═══ DATA RECORDS

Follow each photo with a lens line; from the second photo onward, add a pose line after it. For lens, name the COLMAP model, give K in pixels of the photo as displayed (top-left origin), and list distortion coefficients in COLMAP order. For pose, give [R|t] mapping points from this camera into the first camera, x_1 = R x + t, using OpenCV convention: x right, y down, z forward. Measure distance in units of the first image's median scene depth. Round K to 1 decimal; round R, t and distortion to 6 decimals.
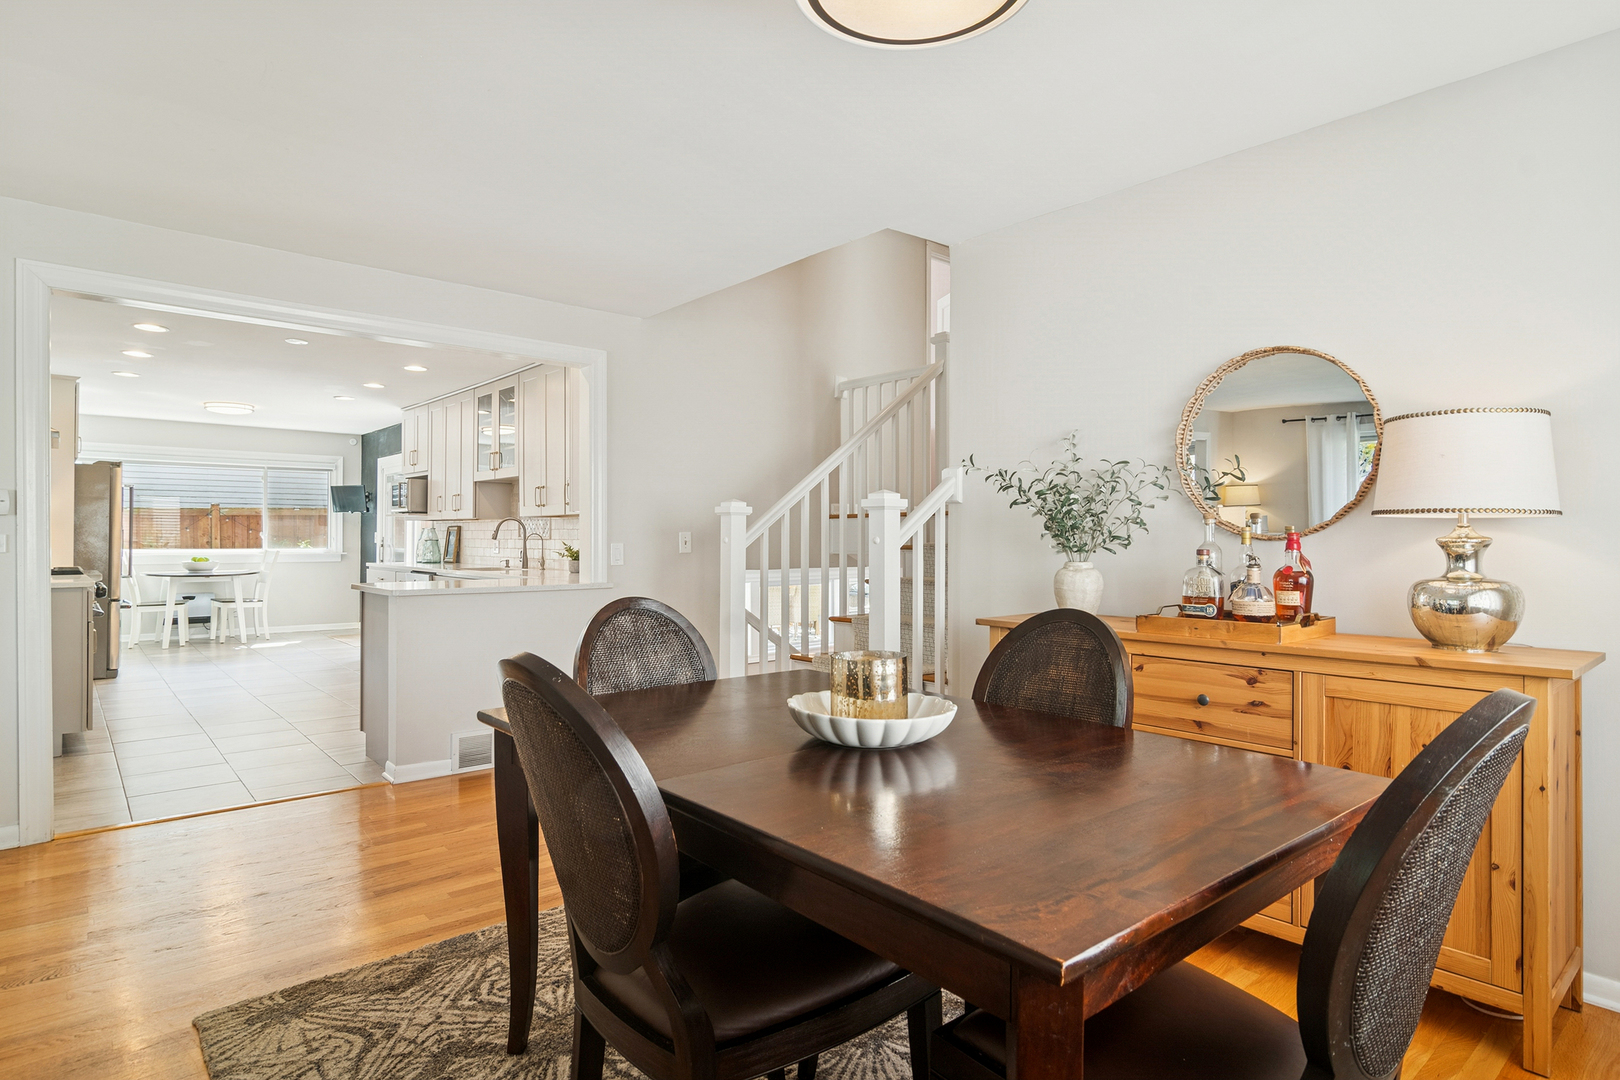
lens RADIAL K [[868.5, 0, 812.1], [0, 868.5, 531.9], [0, 0, 1]] dist [0.001257, -0.000538]
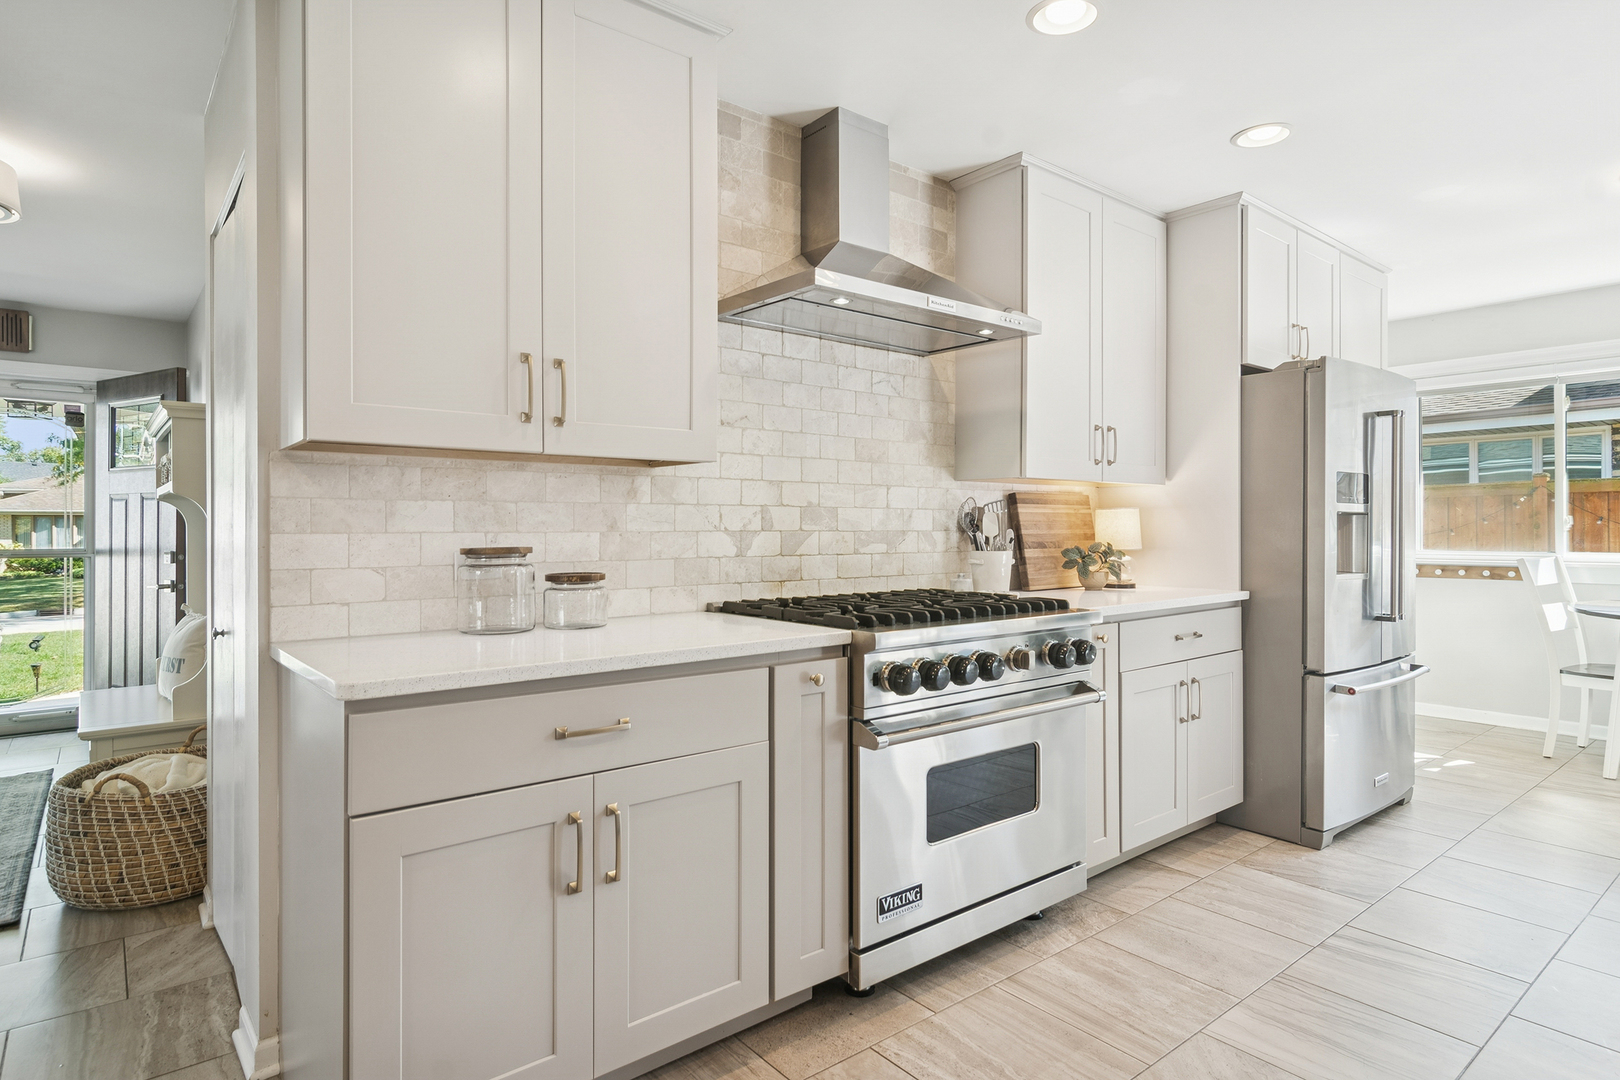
lens RADIAL K [[878.1, 0, 808.0], [0, 878.1, 523.1], [0, 0, 1]] dist [-0.001248, -0.000324]
pose [[-0.039190, -0.005833, -0.999215, -0.295359], [0.007324, 0.999954, -0.006125, 0.003251], [0.999205, -0.007558, -0.039145, 0.647650]]
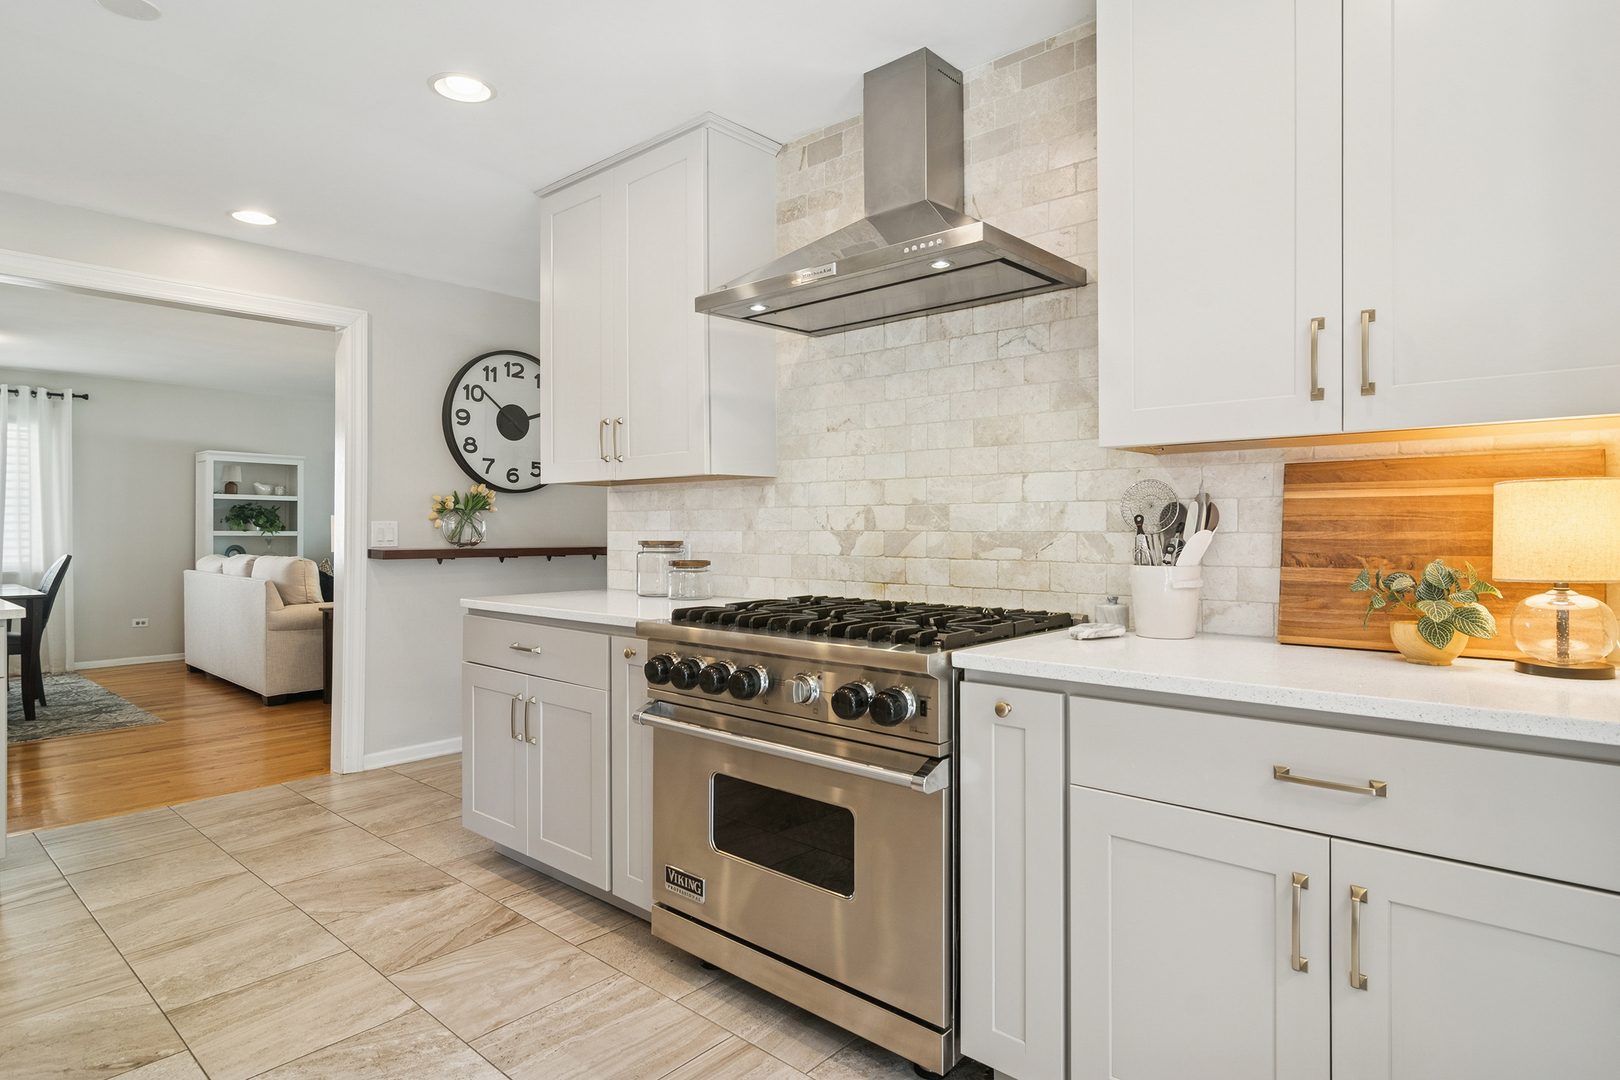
lens RADIAL K [[888.7, 0, 803.9], [0, 888.7, 527.4], [0, 0, 1]] dist [-0.001391, 0.001853]
pose [[-0.992701, 0.000323, -0.120599, -0.554934], [0.001206, 0.999973, -0.007244, 0.005125], [0.120593, -0.007336, -0.992675, 0.938124]]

══════

== YOUR ASSIGNMENT ==
Output each record above exactly as it stands, excluding all pictures.

== EXERCISE ANSWER ==
Follow each photo with a lens line; from the second photo onward, add a pose line after it. For lens, name the COLMAP model, give K in pixels of the photo as displayed (top-left origin), and list distortion coefficients in COLMAP order. For pose, give [R|t] mapping points from this camera into the first camera, x_1 = R x + t, using OpenCV convention: x right, y down, z forward. Measure distance in units of the first image's median scene depth. Round K to 1 decimal; round R, t and distortion to 6 decimals.
lens RADIAL K [[868.5, 0, 812.1], [0, 868.5, 531.9], [0, 0, 1]] dist [0.001257, -0.000538]
lens RADIAL K [[878.1, 0, 808.0], [0, 878.1, 523.1], [0, 0, 1]] dist [-0.001248, -0.000324]
pose [[-0.039190, -0.005833, -0.999215, -0.295359], [0.007324, 0.999954, -0.006125, 0.003251], [0.999205, -0.007558, -0.039145, 0.647650]]
lens RADIAL K [[888.7, 0, 803.9], [0, 888.7, 527.4], [0, 0, 1]] dist [-0.001391, 0.001853]
pose [[-0.992701, 0.000323, -0.120599, -0.554934], [0.001206, 0.999973, -0.007244, 0.005125], [0.120593, -0.007336, -0.992675, 0.938124]]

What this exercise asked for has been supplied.